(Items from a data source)
▼▼▼
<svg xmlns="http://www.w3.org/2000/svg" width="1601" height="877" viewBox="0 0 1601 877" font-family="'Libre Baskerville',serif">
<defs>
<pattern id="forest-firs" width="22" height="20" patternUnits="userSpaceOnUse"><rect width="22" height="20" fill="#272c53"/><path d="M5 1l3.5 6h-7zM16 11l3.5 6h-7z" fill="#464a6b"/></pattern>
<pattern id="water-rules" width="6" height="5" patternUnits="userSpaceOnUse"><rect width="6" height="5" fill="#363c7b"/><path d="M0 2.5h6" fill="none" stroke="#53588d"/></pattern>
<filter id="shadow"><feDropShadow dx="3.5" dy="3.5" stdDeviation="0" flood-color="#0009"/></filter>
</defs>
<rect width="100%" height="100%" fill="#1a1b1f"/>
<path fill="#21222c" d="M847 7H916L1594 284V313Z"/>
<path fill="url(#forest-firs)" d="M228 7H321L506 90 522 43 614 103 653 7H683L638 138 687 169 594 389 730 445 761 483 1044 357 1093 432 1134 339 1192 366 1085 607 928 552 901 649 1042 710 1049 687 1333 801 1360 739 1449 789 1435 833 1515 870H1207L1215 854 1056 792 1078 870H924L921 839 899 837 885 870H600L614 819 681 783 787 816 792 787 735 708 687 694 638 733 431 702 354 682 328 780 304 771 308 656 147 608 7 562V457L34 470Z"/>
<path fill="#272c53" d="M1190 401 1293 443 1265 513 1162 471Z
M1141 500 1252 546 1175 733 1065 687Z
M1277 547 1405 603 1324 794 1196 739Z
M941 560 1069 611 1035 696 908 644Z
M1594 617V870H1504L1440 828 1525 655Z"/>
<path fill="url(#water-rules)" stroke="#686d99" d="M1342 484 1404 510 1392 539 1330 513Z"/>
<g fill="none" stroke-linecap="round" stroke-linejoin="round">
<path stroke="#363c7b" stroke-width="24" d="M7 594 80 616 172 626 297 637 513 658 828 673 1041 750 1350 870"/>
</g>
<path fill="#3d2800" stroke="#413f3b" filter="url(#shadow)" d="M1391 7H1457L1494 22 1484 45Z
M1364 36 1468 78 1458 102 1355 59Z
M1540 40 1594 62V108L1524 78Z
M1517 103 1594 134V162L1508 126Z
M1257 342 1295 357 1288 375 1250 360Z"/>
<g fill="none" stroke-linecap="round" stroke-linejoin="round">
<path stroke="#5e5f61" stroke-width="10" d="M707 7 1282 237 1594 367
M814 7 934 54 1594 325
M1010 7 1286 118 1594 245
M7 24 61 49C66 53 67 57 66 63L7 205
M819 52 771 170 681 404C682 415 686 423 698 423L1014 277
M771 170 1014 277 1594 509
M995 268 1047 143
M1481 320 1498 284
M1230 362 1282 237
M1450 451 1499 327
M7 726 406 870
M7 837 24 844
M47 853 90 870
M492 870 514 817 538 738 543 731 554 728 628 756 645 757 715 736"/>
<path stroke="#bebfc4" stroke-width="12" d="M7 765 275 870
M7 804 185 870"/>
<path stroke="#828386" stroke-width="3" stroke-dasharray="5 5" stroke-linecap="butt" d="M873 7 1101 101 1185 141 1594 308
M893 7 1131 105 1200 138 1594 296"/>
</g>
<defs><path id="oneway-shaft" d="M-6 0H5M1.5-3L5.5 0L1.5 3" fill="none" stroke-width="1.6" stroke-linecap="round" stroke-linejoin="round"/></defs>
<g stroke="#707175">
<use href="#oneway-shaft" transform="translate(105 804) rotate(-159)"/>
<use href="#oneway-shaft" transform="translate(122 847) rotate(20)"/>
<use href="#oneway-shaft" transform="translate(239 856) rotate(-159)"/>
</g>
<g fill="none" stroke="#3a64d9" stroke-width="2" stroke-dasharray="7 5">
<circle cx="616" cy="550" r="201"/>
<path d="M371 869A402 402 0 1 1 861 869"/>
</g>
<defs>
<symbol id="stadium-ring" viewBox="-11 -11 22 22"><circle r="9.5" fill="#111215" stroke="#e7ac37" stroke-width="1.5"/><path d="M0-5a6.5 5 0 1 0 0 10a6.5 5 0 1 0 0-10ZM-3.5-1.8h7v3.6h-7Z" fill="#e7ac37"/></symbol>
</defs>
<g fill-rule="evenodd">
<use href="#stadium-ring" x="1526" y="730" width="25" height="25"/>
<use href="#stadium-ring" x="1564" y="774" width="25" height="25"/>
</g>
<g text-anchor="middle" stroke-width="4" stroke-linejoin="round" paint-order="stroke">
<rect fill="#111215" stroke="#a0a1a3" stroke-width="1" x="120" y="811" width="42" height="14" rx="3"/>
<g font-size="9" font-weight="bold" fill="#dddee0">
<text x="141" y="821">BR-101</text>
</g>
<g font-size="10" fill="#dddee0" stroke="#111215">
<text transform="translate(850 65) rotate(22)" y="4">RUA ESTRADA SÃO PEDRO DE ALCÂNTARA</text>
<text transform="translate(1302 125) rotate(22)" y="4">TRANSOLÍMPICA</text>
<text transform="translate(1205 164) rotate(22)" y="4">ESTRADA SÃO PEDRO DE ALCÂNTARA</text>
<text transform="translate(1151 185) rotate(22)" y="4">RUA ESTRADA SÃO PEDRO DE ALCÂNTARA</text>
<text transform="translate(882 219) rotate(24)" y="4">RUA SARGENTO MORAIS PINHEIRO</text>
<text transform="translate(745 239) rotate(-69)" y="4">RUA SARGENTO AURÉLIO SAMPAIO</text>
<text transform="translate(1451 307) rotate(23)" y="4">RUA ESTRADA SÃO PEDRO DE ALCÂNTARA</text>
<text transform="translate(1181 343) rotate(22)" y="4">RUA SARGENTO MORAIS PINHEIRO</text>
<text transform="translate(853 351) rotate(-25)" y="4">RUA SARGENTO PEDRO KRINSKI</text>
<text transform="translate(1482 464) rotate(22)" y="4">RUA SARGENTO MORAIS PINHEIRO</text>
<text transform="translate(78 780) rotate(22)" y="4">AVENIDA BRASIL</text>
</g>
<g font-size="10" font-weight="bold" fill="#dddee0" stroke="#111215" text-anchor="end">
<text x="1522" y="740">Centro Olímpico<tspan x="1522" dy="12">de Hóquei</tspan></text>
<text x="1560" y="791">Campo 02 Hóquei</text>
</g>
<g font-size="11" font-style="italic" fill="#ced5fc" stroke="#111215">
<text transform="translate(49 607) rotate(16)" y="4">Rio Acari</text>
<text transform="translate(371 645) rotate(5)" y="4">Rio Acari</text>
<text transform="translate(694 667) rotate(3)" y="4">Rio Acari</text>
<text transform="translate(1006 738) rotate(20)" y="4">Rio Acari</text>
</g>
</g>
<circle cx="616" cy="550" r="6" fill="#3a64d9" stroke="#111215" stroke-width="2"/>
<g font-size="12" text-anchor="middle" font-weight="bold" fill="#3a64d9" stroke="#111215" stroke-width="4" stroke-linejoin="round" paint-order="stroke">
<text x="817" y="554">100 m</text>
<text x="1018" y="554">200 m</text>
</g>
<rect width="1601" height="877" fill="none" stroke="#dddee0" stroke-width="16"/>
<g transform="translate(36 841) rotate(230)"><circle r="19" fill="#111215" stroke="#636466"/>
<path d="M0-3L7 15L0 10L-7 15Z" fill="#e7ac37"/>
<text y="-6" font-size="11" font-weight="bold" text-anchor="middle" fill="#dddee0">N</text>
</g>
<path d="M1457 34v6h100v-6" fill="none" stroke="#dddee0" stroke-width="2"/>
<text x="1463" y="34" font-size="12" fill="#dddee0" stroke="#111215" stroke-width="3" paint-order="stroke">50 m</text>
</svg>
▲▲▲
Extract the data exactly as given.

--- ANSWER TO THIS TASK ---
<svg xmlns="http://www.w3.org/2000/svg" width="1601" height="877" viewBox="0 0 1601 877" font-family="'Libre Baskerville',serif">
<defs>
<pattern id="forest-firs" width="22" height="20" patternUnits="userSpaceOnUse"><rect width="22" height="20" fill="#272c53"/><path d="M5 1l3.5 6h-7zM16 11l3.5 6h-7z" fill="#464a6b"/></pattern>
<pattern id="water-rules" width="6" height="5" patternUnits="userSpaceOnUse"><rect width="6" height="5" fill="#363c7b"/><path d="M0 2.5h6" fill="none" stroke="#53588d"/></pattern>
<filter id="shadow"><feDropShadow dx="3.5" dy="3.5" stdDeviation="0" flood-color="#0009"/></filter>
</defs>
<rect width="100%" height="100%" fill="#1a1b1f"/>
<path fill="#21222c" d="M847 7H916L1594 284V313Z"/>
<path fill="url(#forest-firs)" d="M228 7H321L506 90 522 43 614 103 653 7H683L638 138 687 169 594 389 730 445 761 483 1044 357 1093 432 1134 339 1192 366 1085 607 928 552 901 649 1042 710 1049 687 1333 801 1360 739 1449 789 1435 833 1515 870H1207L1215 854 1056 792 1078 870H924L921 839 899 837 885 870H600L614 819 681 783 787 816 792 787 735 708 687 694 638 733 431 702 354 682 328 780 304 771 308 656 147 608 7 562V457L34 470Z"/>
<path fill="#272c53" d="M1190 401 1293 443 1265 513 1162 471Z
M1141 500 1252 546 1175 733 1065 687Z
M1277 547 1405 603 1324 794 1196 739Z
M941 560 1069 611 1035 696 908 644Z
M1594 617V870H1504L1440 828 1525 655Z"/>
<path fill="url(#water-rules)" stroke="#686d99" d="M1342 484 1404 510 1392 539 1330 513Z"/>
<g fill="none" stroke-linecap="round" stroke-linejoin="round">
<path stroke="#363c7b" stroke-width="24" d="M7 594 80 616 172 626 297 637 513 658 828 673 1041 750 1350 870"/>
</g>
<path fill="#3d2800" stroke="#413f3b" filter="url(#shadow)" d="M1391 7H1457L1494 22 1484 45Z
M1364 36 1468 78 1458 102 1355 59Z
M1540 40 1594 62V108L1524 78Z
M1517 103 1594 134V162L1508 126Z
M1257 342 1295 357 1288 375 1250 360Z"/>
<g fill="none" stroke-linecap="round" stroke-linejoin="round">
<path stroke="#5e5f61" stroke-width="10" d="M707 7 1282 237 1594 367
M814 7 934 54 1594 325
M1010 7 1286 118 1594 245
M7 24 61 49C66 53 67 57 66 63L7 205
M819 52 771 170 681 404C682 415 686 423 698 423L1014 277
M771 170 1014 277 1594 509
M995 268 1047 143
M1481 320 1498 284
M1230 362 1282 237
M1450 451 1499 327
M7 726 406 870
M7 837 24 844
M47 853 90 870
M492 870 514 817 538 738 543 731 554 728 628 756 645 757 715 736"/>
<path stroke="#bebfc4" stroke-width="12" d="M7 765 275 870
M7 804 185 870"/>
<path stroke="#828386" stroke-width="3" stroke-dasharray="5 5" stroke-linecap="butt" d="M873 7 1101 101 1185 141 1594 308
M893 7 1131 105 1200 138 1594 296"/>
</g>
<defs><path id="oneway-shaft" d="M-6 0H5M1.5-3L5.5 0L1.5 3" fill="none" stroke-width="1.6" stroke-linecap="round" stroke-linejoin="round"/></defs>
<g stroke="#707175">
<use href="#oneway-shaft" transform="translate(105 804) rotate(-159)"/>
<use href="#oneway-shaft" transform="translate(122 847) rotate(20)"/>
<use href="#oneway-shaft" transform="translate(239 856) rotate(-159)"/>
</g>
<g fill="none" stroke="#3a64d9" stroke-width="2" stroke-dasharray="7 5">
<circle cx="616" cy="550" r="201"/>
<path d="M371 869A402 402 0 1 1 861 869"/>
</g>
<defs>
<symbol id="stadium-ring" viewBox="-11 -11 22 22"><circle r="9.5" fill="#111215" stroke="#e7ac37" stroke-width="1.5"/><path d="M0-5a6.5 5 0 1 0 0 10a6.5 5 0 1 0 0-10ZM-3.5-1.8h7v3.6h-7Z" fill="#e7ac37"/></symbol>
</defs>
<g fill-rule="evenodd">
<use href="#stadium-ring" x="1526" y="730" width="25" height="25"/>
<use href="#stadium-ring" x="1564" y="774" width="25" height="25"/>
</g>
<g text-anchor="middle" stroke-width="4" stroke-linejoin="round" paint-order="stroke">
<rect fill="#111215" stroke="#a0a1a3" stroke-width="1" x="120" y="811" width="42" height="14" rx="3"/>
<g font-size="9" font-weight="bold" fill="#dddee0">
<text x="141" y="821">BR-101</text>
</g>
<g font-size="10" fill="#dddee0" stroke="#111215">
<text transform="translate(850 65) rotate(22)" y="4">RUA ESTRADA SÃO PEDRO DE ALCÂNTARA</text>
<text transform="translate(1302 125) rotate(22)" y="4">TRANSOLÍMPICA</text>
<text transform="translate(1205 164) rotate(22)" y="4">ESTRADA SÃO PEDRO DE ALCÂNTARA</text>
<text transform="translate(1151 185) rotate(22)" y="4">RUA ESTRADA SÃO PEDRO DE ALCÂNTARA</text>
<text transform="translate(882 219) rotate(24)" y="4">RUA SARGENTO MORAIS PINHEIRO</text>
<text transform="translate(745 239) rotate(-69)" y="4">RUA SARGENTO AURÉLIO SAMPAIO</text>
<text transform="translate(1451 307) rotate(23)" y="4">RUA ESTRADA SÃO PEDRO DE ALCÂNTARA</text>
<text transform="translate(1181 343) rotate(22)" y="4">RUA SARGENTO MORAIS PINHEIRO</text>
<text transform="translate(853 351) rotate(-25)" y="4">RUA SARGENTO PEDRO KRINSKI</text>
<text transform="translate(1482 464) rotate(22)" y="4">RUA SARGENTO MORAIS PINHEIRO</text>
<text transform="translate(78 780) rotate(22)" y="4">AVENIDA BRASIL</text>
</g>
<g font-size="10" font-weight="bold" fill="#dddee0" stroke="#111215" text-anchor="end">
<text x="1522" y="740">Centro Olímpico<tspan x="1522" dy="12">de Hóquei</tspan></text>
<text x="1560" y="791">Campo 02 Hóquei</text>
</g>
<g font-size="11" font-style="italic" fill="#ced5fc" stroke="#111215">
<text transform="translate(49 607) rotate(16)" y="4">Rio Acari</text>
<text transform="translate(371 645) rotate(5)" y="4">Rio Acari</text>
<text transform="translate(694 667) rotate(3)" y="4">Rio Acari</text>
<text transform="translate(1006 738) rotate(20)" y="4">Rio Acari</text>
</g>
</g>
<circle cx="616" cy="550" r="6" fill="#3a64d9" stroke="#111215" stroke-width="2"/>
<g font-size="12" text-anchor="middle" font-weight="bold" fill="#3a64d9" stroke="#111215" stroke-width="4" stroke-linejoin="round" paint-order="stroke">
<text x="817" y="554">100 m</text>
<text x="1018" y="554">200 m</text>
</g>
<rect width="1601" height="877" fill="none" stroke="#dddee0" stroke-width="16"/>
<g transform="translate(36 841) rotate(230)"><circle r="19" fill="#111215" stroke="#636466"/>
<path d="M0-3L7 15L0 10L-7 15Z" fill="#e7ac37"/>
<text y="-6" font-size="11" font-weight="bold" text-anchor="middle" fill="#dddee0">N</text>
</g>
<path d="M1457 34v6h100v-6" fill="none" stroke="#dddee0" stroke-width="2"/>
<text x="1463" y="34" font-size="12" fill="#dddee0" stroke="#111215" stroke-width="3" paint-order="stroke">50 m</text>
</svg>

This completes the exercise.